# 原文节选
◇ ◇ ◇ ◇ ◇

MD5算法是一种摘要算法,它可以从多个字节组成的串中计算出由32个字节构成的“特征串”。对于超过32字节的串来说,MD5计算得出的值必然是其一个子集,所以必然存在两个(或更多)不同的串能够得出相同MD5值的情况,这种情况就叫做MD5碰撞。
几位密码学家使用 “构造前缀碰撞法”(chosen-prefix collisions)来进行攻击(是王小云所使用的攻击方法的改进版本),他们所使用的计算机是一台Sony PS3,且仅用了不到两天。如果仅仅是想要生成MD5 相同而内容不同的文件的话,在任何主流配置的电脑上用几秒钟就可以完成。
他们的结论:MD5 算法不应再被用于任何软件完整性检查或代码签名的用途。
验证软件完整性时可能出现的问题:
A.文件不完整的情况
a.感染病毒
b.植入木马/后门/人为篡改
c.传输故障
B.可能出现的问题
a.如果有第三方在验证软件完整性时截取软件代码,使用快速MD5碰撞生成器,在短时间内伪造一份相同的MD5,并恶意篡改软件,那么安全性 将会大大下降
b.当软件过大时,在验证过程中所需的时间也会大大增加,对于第三方而言,攻击的成功概率也会增加
c.网站链接中的Vulnerability analysis也给出了一些问题分析:
On the other hand, there is the viewpoint of the relying party, i.e. the user downloading hashed or signed code who needs some guarantee that this software can be trusted. This relying party can not be sure anymore that the published hash value or the digital signature is valid for only the executable file he downloaded. There might very well be a sibling file with the same hash value or digital signature, while only one of these siblings went through the proper hashing or signing procedure. Especially when the software integrity verification takes place under the hood, with the user not knowing that the operating system or some hidden application is silently verifying digital signatures on software to be installed, the user may be more easily lured into installing malware.
Note that it is not necessary for an attacker to build both executables from source code. It is perfectly well possible to take as the first file any executable from any source, and as the second file produce a second executable as malware. Then a byte block to be appended to both files can be found such that the resulting files have the same MD5 hash value. If an attacker can then get the first file to be signed, e.g. by the original software vendor, this signature will also be valid for the attacker-constructed malware.

◇ ◇ ◇ ◇ ◇

# 练习目标
把讲MD5碰撞的那段文字从“MD5算法是一种摘要算法,它”往下直到“他们的结论:MD5 算法不应再被用于任何软件完整性检查或代码签名的用途。”的全部内容一字不改地输出。

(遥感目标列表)

◇ ◇ ◇ ◇ ◇

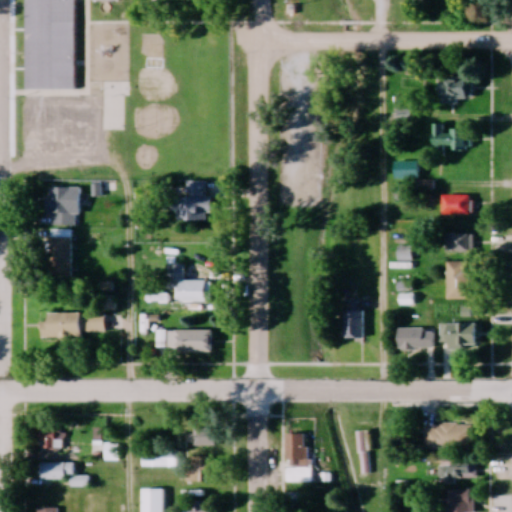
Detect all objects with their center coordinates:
road: (380, 21)
road: (265, 26)
road: (390, 43)
building: (53, 44)
building: (53, 45)
building: (459, 93)
building: (453, 140)
building: (199, 198)
building: (458, 207)
building: (65, 208)
building: (461, 246)
building: (63, 255)
road: (129, 276)
road: (383, 277)
road: (0, 278)
road: (258, 280)
building: (460, 282)
building: (197, 293)
building: (356, 322)
building: (76, 327)
building: (461, 337)
building: (418, 340)
building: (187, 342)
road: (256, 393)
building: (450, 439)
building: (51, 442)
building: (204, 442)
building: (113, 456)
building: (160, 459)
building: (300, 460)
building: (200, 471)
building: (459, 472)
building: (58, 473)
building: (154, 501)
building: (454, 503)
building: (200, 507)
building: (48, 510)
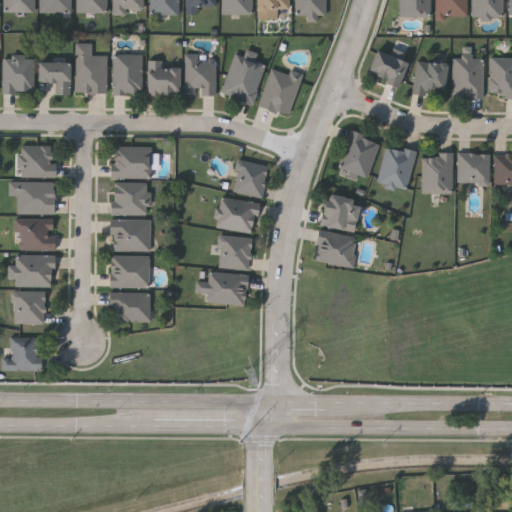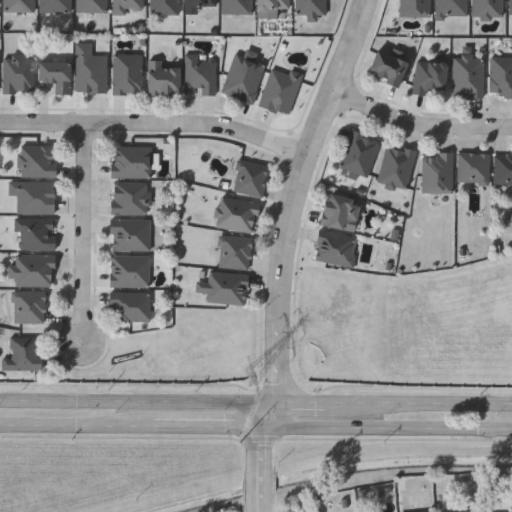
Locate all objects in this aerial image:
building: (0, 3)
building: (200, 3)
building: (510, 4)
building: (20, 5)
building: (56, 5)
building: (92, 5)
building: (128, 5)
building: (199, 5)
building: (511, 5)
building: (20, 6)
building: (56, 6)
building: (92, 6)
building: (127, 6)
building: (165, 6)
building: (237, 6)
building: (271, 6)
building: (165, 7)
building: (238, 7)
building: (415, 7)
building: (272, 8)
building: (311, 8)
building: (415, 8)
building: (451, 8)
building: (451, 8)
building: (487, 8)
building: (311, 9)
building: (487, 9)
building: (387, 67)
building: (391, 67)
building: (89, 68)
building: (91, 70)
building: (18, 73)
building: (128, 73)
building: (56, 74)
building: (128, 74)
building: (199, 74)
building: (19, 75)
building: (243, 75)
building: (429, 75)
building: (468, 75)
building: (57, 76)
building: (200, 76)
building: (469, 76)
building: (501, 76)
building: (162, 77)
building: (245, 77)
building: (430, 77)
building: (501, 77)
building: (164, 80)
building: (280, 89)
building: (281, 91)
road: (156, 124)
road: (420, 124)
building: (359, 152)
building: (359, 156)
building: (37, 159)
building: (131, 161)
building: (37, 162)
building: (133, 163)
building: (396, 166)
building: (473, 167)
building: (502, 167)
building: (397, 169)
building: (475, 169)
building: (437, 172)
building: (439, 174)
building: (250, 176)
building: (251, 179)
building: (34, 195)
road: (297, 195)
building: (130, 196)
building: (34, 197)
building: (131, 199)
building: (340, 211)
building: (237, 213)
building: (341, 213)
building: (237, 215)
building: (35, 233)
building: (130, 233)
building: (36, 234)
building: (132, 235)
road: (86, 237)
building: (335, 247)
building: (337, 249)
building: (234, 251)
building: (236, 253)
building: (32, 269)
building: (129, 269)
building: (33, 271)
building: (131, 272)
building: (224, 286)
building: (225, 289)
building: (130, 305)
building: (29, 306)
building: (132, 306)
building: (30, 307)
building: (24, 353)
building: (24, 355)
road: (138, 399)
road: (301, 401)
road: (418, 401)
road: (269, 412)
road: (253, 413)
road: (77, 423)
road: (209, 424)
road: (386, 425)
road: (262, 437)
road: (384, 461)
road: (261, 467)
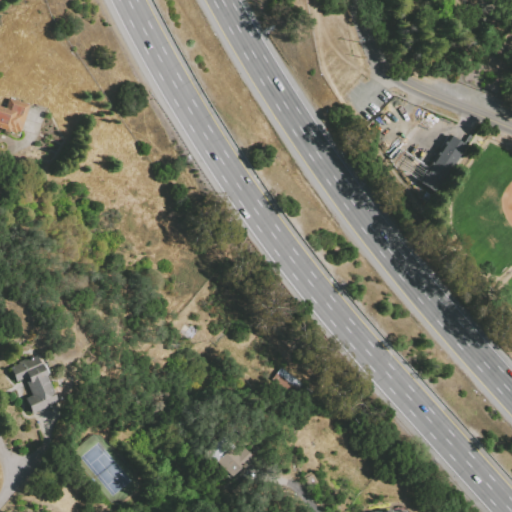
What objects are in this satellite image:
road: (342, 34)
road: (412, 85)
building: (12, 115)
building: (13, 116)
building: (439, 162)
building: (440, 163)
road: (389, 178)
road: (355, 204)
park: (510, 205)
park: (476, 227)
road: (301, 269)
building: (184, 330)
building: (33, 382)
building: (288, 383)
building: (37, 384)
building: (226, 454)
building: (391, 510)
building: (387, 511)
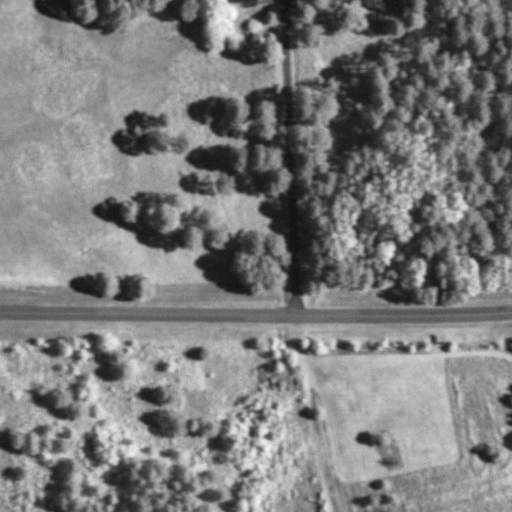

◇ ◇ ◇ ◇ ◇

# 任务答案
MD5算法是一种摘要算法,它可以从多个字节组成的串中计算出由32个字节构成的“特征串”。对于超过32字节的串来说,MD5计算得出的值必然是其一个子集,所以必然存在两个(或更多)不同的串能够得出相同MD5值的情况,这种情况就叫做MD5碰撞。
几位密码学家使用 “构造前缀碰撞法”(chosen-prefix collisions)来进行攻击(是王小云所使用的攻击方法的改进版本),他们所使用的计算机是一台Sony PS3,且仅用了不到两天。如果仅仅是想要生成MD5 相同而内容不同的文件的话,在任何主流配置的电脑上用几秒钟就可以完成。
他们的结论:MD5 算法不应再被用于任何软件完整性检查或代码签名的用途。